# AIM OF THE EXERCISE
How many lines in the data contain the string "Inter"? Reply with the number alone.

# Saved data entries
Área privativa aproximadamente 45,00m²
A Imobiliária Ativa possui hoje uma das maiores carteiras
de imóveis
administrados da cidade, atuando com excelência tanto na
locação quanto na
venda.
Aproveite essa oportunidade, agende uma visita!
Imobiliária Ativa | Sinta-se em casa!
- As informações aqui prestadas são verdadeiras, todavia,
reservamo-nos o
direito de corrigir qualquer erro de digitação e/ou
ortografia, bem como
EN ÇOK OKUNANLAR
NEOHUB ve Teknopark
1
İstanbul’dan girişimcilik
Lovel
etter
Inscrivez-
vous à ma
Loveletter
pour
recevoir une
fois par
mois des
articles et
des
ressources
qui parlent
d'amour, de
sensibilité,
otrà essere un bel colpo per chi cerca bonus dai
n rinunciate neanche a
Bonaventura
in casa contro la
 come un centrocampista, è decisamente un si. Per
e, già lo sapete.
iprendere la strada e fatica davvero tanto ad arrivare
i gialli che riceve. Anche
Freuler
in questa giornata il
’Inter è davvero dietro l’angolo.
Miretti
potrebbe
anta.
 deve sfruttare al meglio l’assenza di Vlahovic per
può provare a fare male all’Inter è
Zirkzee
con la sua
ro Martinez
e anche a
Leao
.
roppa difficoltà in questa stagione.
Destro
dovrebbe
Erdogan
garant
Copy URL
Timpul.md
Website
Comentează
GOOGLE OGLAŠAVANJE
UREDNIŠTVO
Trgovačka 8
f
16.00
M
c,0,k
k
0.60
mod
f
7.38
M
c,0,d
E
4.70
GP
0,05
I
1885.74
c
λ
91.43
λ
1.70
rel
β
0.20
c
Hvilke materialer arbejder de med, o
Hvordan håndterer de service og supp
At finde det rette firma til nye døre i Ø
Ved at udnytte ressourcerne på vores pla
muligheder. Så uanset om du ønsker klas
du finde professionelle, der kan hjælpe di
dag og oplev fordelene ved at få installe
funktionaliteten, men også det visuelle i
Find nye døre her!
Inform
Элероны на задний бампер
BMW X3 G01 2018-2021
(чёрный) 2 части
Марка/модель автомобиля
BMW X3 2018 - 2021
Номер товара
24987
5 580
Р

# TASK RESPONSE
2